A physics perspective on wound healing
Scientists from UNIGE and UZH have used a statistical physics approach to identify the lengthscales of key intercellular interactions which govern tissue healing.
In material physics understanding how systems interact across the interfaces separating them is of central interest. But can physical models clarify similar concepts in living systems, such as cells? Physicists at the University of Geneva (UNIGE), in collaboration with the University of Zurich (UZH), used the framework of disordered elastic systems to study the process of wound healing – the proliferation of cell fronts which eventually join to close a lesion.
Their study identified the scales of the dominant interactions between cells which determine this process. The results, published in the journal Scientific Reports, will allow better analysis of cell front behaviour, in terms of both wound healing and tumour development. In the future, this approach may offer personalised diagnostics to classify cancers and better target their treatment, and identify new pharmacological targets for transplantation.
By focusing on macroscopic properties of large datasets, statistical physics makes it possible to extract an overview of system behaviour independent of its specific microscopic character. Applied to biological elements, such as the cell fronts bordering a wound, this approach makes it possible to identify the various interactions which play a defining role during tissue growth, differentiation, and healing, but above all to highlight their hierarchy at the different scales observed.

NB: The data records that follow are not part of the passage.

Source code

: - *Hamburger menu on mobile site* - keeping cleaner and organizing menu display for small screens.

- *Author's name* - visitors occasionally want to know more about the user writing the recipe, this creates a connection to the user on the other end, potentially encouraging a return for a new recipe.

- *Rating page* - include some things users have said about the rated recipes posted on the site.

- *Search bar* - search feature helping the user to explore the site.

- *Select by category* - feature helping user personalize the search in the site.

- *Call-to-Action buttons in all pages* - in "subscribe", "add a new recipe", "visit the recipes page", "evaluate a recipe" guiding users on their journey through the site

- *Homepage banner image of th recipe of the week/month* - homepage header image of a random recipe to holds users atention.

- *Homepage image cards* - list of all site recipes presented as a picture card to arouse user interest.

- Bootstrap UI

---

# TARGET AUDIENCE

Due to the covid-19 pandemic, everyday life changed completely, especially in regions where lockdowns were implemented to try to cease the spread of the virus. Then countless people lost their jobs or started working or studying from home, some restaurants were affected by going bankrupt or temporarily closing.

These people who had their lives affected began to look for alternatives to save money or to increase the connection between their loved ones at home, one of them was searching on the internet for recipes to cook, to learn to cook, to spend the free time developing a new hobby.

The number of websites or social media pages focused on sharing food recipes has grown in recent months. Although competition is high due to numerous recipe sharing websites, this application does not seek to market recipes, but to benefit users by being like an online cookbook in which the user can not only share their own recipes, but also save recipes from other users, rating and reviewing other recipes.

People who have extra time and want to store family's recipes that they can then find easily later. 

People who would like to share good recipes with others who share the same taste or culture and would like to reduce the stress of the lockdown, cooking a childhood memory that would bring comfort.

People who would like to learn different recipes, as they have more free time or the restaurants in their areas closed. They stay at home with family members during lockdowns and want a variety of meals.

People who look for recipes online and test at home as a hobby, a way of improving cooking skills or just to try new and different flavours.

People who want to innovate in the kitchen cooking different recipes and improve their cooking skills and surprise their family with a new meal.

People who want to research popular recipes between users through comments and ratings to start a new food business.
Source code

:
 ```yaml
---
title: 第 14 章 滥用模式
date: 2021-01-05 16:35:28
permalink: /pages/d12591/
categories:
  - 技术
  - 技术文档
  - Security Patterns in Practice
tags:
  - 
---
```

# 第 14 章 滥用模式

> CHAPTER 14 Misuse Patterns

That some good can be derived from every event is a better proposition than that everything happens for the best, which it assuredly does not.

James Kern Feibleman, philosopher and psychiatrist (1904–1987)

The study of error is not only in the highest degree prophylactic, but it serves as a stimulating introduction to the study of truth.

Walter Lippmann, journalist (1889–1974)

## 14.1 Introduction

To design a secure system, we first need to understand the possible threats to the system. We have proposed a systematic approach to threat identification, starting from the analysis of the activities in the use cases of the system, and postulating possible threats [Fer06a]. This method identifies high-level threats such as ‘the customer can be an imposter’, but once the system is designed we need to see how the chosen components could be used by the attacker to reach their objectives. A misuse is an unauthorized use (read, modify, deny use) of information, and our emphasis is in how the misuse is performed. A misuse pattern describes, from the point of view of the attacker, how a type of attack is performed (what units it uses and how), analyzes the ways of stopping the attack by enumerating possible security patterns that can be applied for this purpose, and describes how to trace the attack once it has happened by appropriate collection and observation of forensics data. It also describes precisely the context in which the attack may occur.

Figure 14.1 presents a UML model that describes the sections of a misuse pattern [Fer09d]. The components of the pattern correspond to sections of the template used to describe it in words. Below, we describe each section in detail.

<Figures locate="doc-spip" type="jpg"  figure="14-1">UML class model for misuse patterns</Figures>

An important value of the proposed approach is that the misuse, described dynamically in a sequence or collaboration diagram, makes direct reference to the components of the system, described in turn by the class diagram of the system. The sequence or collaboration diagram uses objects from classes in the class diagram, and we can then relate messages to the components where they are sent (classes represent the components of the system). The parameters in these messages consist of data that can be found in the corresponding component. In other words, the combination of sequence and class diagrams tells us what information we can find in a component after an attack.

Patrycja Paruch, professor in the Department of Quantum Matter Physics at the UNIGE Faculty of Science, explains: “For cancer tumour invasion, or in the event of a wound, cell front proliferation is crucial, but the speed and morphology of the front is highly variable. However, we believe that only a few dominant interactions during this process will define the dynamics and the shape – smooth or rough, for example – of the cell colony edge. Experimental observations across multiple lengthscales to extract general behaviours can allow us to identify these interactions in healthy tissue and diagnose at what level pathological changes can occur, to help combat them. This is where statistical physics comes in.”
The many scales of wound healing
In this multidisciplinary study, the UNIGE physicists collaborated with the team of Professor Steven Brown from the UZH. Using rat epithelial cells, they established flat colonies (2D) in which the cells grow around a silicone insert, subsequently removed to mimic an open lesion. The cell fronts then proliferate to fill the opening and heal the tissue. “We reproduced five possible scenarios by ‘handicapping’ the cells in different ways, in order to see what impact this has on wound healing, i.e. on the speed and roughness of the cell front”, explains Guillaume Rapin, a researcher in Patrycja Paruch’s team.
The idea is to see what happens in normal healthy tissue, or when processes such as cell division and communication between neighbouring cells are inhibited, when cell mobility is reduced or when cells are permanently pharmacologically stimulated. “We took some 300 images every four hours for about 80 hours, which allowed us to observe the proliferating cell fronts at very different scales”, continues Guillaume Rapin. “By applying high-performance computational techniques, we were able to compare our experimental observations with the results of numerical simulations”, adds Nirvana Caballero, another researcher in Patrycja Paruch’s team.
Zooming out for greater effect
The scientists observed two distinct roughness regimes: at less than 15 micrometres, below the size of a single cell, and between 80 and 200 micrometres, when several cells are involved. “We have analysed how the roughness exponent evolves over time to reach its natural dynamic equilibrium, depending on the pharmacochemical conditions we have imposed on the cells, and how this roughness increases depending on the scale at which we look”, emphasises Nirvana Caballero. “In a system with a single dominant interaction, we expect to see the same roughness exponent at all scales. Here, we see a changing roughness if we look at the scale of one cell or of ten cells.”
The Geneva and Zurich teams revealed only minor variations in the roughness exponent below 15 micrometres, whatever the conditions imposed on the cell fronts. On the other hand, they found that between 80 and 150 micrometers, the roughness is altered by all pharmacological inhibitors, significantly reducing the roughness exponent. Moreover, they observed that proliferation speed varied greatly between the different pharmacochemical conditions, slowing when cell division and motility were inhibited, and accelerating when cells were stimulated. “More surprisingly, the fastest proliferation speed was achieved when gap-junction communication between cells was blocked”, says Guillaume Rapin. This observation suggests that such communication may be targeted in future therapies, either to promote healing of burns or wounds, or to slow cancer tumour invasion.
These results show that medium-scale interactions play a crucial role in determining the healthy proliferation of a cell front. “We now know at what scale biologists should look for problematic behaviour of cell fronts, which can lead to the development of tumours”, says Nirvana Caballero. Now scientists will be able to focus on these key lenghtscales to probe tumour cells fronts, and directly compare their pathological interactions with this of healthy cells.